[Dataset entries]
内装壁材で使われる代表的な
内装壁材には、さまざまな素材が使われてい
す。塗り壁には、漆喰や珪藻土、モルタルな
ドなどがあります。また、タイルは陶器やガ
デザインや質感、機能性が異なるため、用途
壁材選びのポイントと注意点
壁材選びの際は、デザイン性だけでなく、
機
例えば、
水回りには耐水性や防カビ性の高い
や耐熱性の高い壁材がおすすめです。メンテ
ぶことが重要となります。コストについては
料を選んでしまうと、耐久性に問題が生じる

### REQUIREMENT
Reproduce every line of the data above character for character, keeping each line on its own line.

### COMPLETED TASK
内装壁材で使われる代表的な
内装壁材には、さまざまな素材が使われてい
す。塗り壁には、漆喰や珪藻土、モルタルな
ドなどがあります。また、タイルは陶器やガ
デザインや質感、機能性が異なるため、用途
壁材選びのポイントと注意点
壁材選びの際は、デザイン性だけでなく、
機
例えば、
水回りには耐水性や防カビ性の高い
や耐熱性の高い壁材がおすすめです。メンテ
ぶことが重要となります。コストについては
料を選んでしまうと、耐久性に問題が生じる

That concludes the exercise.